Accountable Health Communities
CMS has announced a new program of grants designed to generate information that will lead to “accountable health communities.” The authors note that 95% of the trillion dollars spent every year for health care is spent on direct services, although estimates are that “60% of preventable deaths are rooted in modifiable behaviors and exposures that occur in communities.”
The authors cite some experiments where investment of resources in social services have reduced demand for direct medical care services. They note:
“We still lack expertise, however, in the best ways of scaling these approaches across myriad settings; we remain unsure whether broad-based investments improve health care utilization and costs; and we need to develop and test a template that allows a wide variety of communities to undertake transformation efforts.”
The notion that prevention of disease and disability will lead to cost savings is inherently plausible and psychologically attractive. The experience with sanitation and refrigeration in reducing deaths of young people from infectious diseases informs much of our current public health discussions. Just get people to eat right, exercise, stop smoking and using other addictive drugs, and we can save all sorts of money and people will leave longer, healthier (happier) lives, the argument goes. While it is a sort of “Mom and apple pie” argument, there is a lot of reason to be skeptical that this approach will alleviate our financial crisis.
At one level, the issue is philosophical. If solving the problems of poverty and unhealthy behaviors was simple, we would have resolved these issues already. I am not expert in this area, but it strikes me that we are at risk of changing our focus from one tough nut, health care, to another, poverty and social ills. If the politics of the former are difficult, the politics of the latter are worse.

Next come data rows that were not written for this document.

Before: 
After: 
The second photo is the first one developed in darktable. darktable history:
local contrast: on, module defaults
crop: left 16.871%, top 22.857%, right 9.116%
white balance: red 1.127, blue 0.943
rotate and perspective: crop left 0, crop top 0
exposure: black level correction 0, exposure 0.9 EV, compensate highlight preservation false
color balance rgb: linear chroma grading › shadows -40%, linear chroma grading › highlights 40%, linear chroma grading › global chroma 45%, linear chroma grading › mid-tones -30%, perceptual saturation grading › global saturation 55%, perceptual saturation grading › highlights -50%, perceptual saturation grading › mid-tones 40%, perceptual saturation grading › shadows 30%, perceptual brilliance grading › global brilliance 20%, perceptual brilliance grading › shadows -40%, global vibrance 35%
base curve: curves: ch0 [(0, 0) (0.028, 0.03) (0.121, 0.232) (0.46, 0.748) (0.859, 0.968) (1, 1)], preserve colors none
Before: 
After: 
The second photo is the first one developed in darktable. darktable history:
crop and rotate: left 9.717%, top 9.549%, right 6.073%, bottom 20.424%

Coincidentally, a paper was published this month in Health Affairs by Patel and associates, whose title states the conclusion: premium-based financial incentives did not promote weight loss. This was a study of 197 obese subjects in a workplace wellness program who were divided into four groups. For the control group, no incentives were offered. The other three were given premium relief, either delayed, immediate, or randomly. Over the study, the control group gained 0.1 pounds, which means most of the subjects were stable, while in the groups receiving incentives, the range was a loss of 1.0 to 1.9 pounds. The authors concluded:
“The apparent failure of the incentives to promote weight loss suggests that employers that encourage weight reduction through workplace wellness programs should test alternatives to the conventional premium adjustment approach by using alternative incentive designs, larger incentives, or both.”
This paper was reported by Kaiser Health News and picked up by NPR and sent out on its network. As reported by Michelle Andrews,
“Eighty-one percent of employers with 200 or more workers that offer health insurance also offered weight loss, smoking cessation or lifestyle coaching programs, according to the 2015 employer health benefits survey by the Kaiser Family Foundation and Health Research and Educational Trust. About two-thirds of large companies offered workers cash or merchandise for participating in these programs, the survey found, with 34 percent offering lower premiums or cost sharing.”

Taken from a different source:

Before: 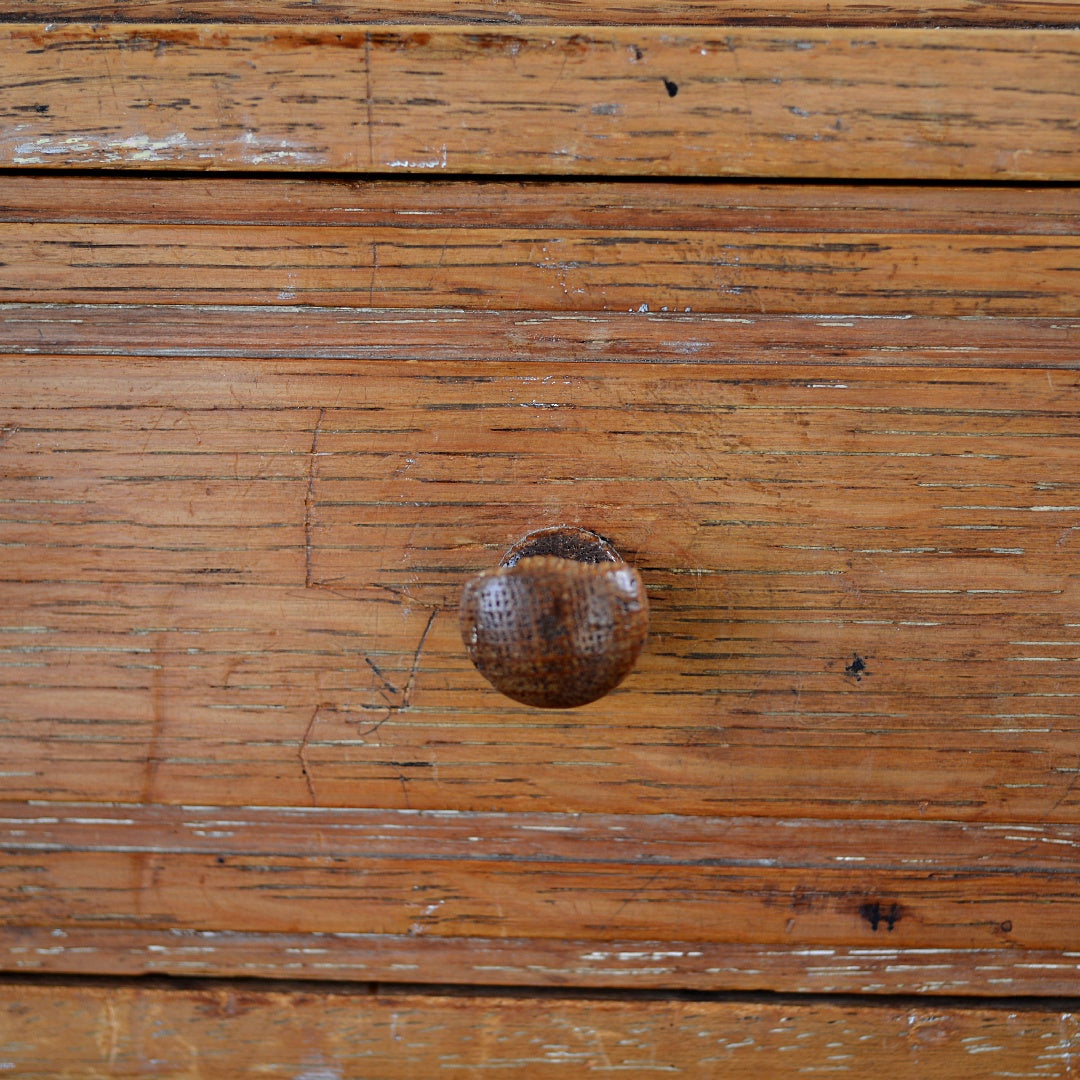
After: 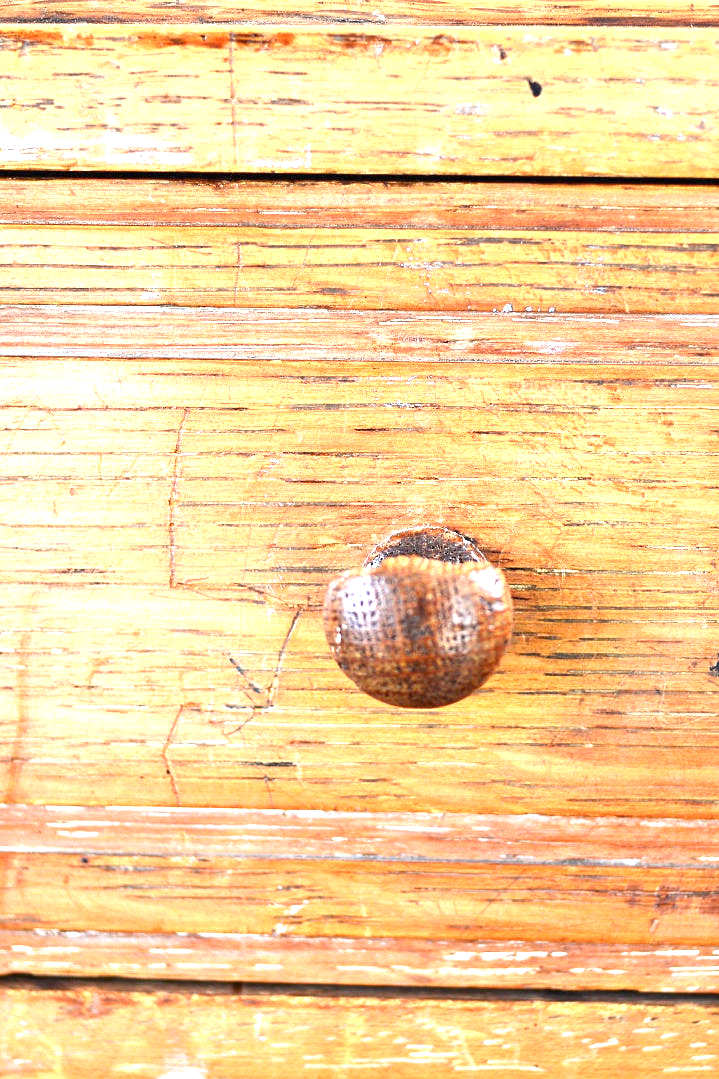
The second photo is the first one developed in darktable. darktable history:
exposure: black level correction 0, exposure 2.327 EV, compensate exposure bias true, compensate highlight preservation false
crop and rotate: left 12.673%, right 20.66%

Clearly the notion of prevention as I outlined above has been widely accepted, but the payoff, so far, has been small. Dr. Patel was appropriately cautious in his conclusions, noting that other benefit designs or amounts might have changed the outcome. While true, it does not seem likely. I have previously discussed the issue of risk and rewards and their impact on patient behavior when the result of ignoring medical advice is likely to be death in the near future, yet some patients don’t act on the advice. All practicing physicians can think of other examples. So if people can’t make behavioral changes when the consequences are large and the time frame is short term, I am skeptical they will do better when the consequences are uncertain and the time frame is long.
Given this skepticism about our ability to induce patients to “behave” the way we want them to for optimal health outcomes, what should we do? The short answer is I don’t know. But I note that the website post by NPR included a vigorous response by the “vox populi.” Some think all of this is a good idea and we should press on. Some recognize the issues I have raised. Some don’t see why employers should be involved in the issue at all, and criticize what they perceive as public shaming that frequently accompanies attempts to get group support for behavioral change. The public, in short, is all over the map on this one issue, so I can’t imagine we can garner public support for the sort of intensive community-based interventions favored by CMS. I guess the best I can hope for is that my skepticism is wrong. What do you think?
10 January 2016
 Alley DE, Asomugha CN, Conway PH, Sanghavi DM. Accountable Health Communities—Addressing Social Needs Through Medicare and Medicaid. N Engl J Med 2016;347(1):8-11. doi:10.1056/NEJMp1512532.
 Patel MS, Asch DA, Troxel AB, Fletcher M, Osmann-Koss R, Brady J, Wesby L, Hilbert V, Zhu J, Wang W, Volpp KG. Premium-Based Financial Incentives Did Not Promote Workplace Weight Loss in a 2013-15 Study. Health Aff 2016;35(1):71-79. doi:10.1377/hltaff.2015.0945.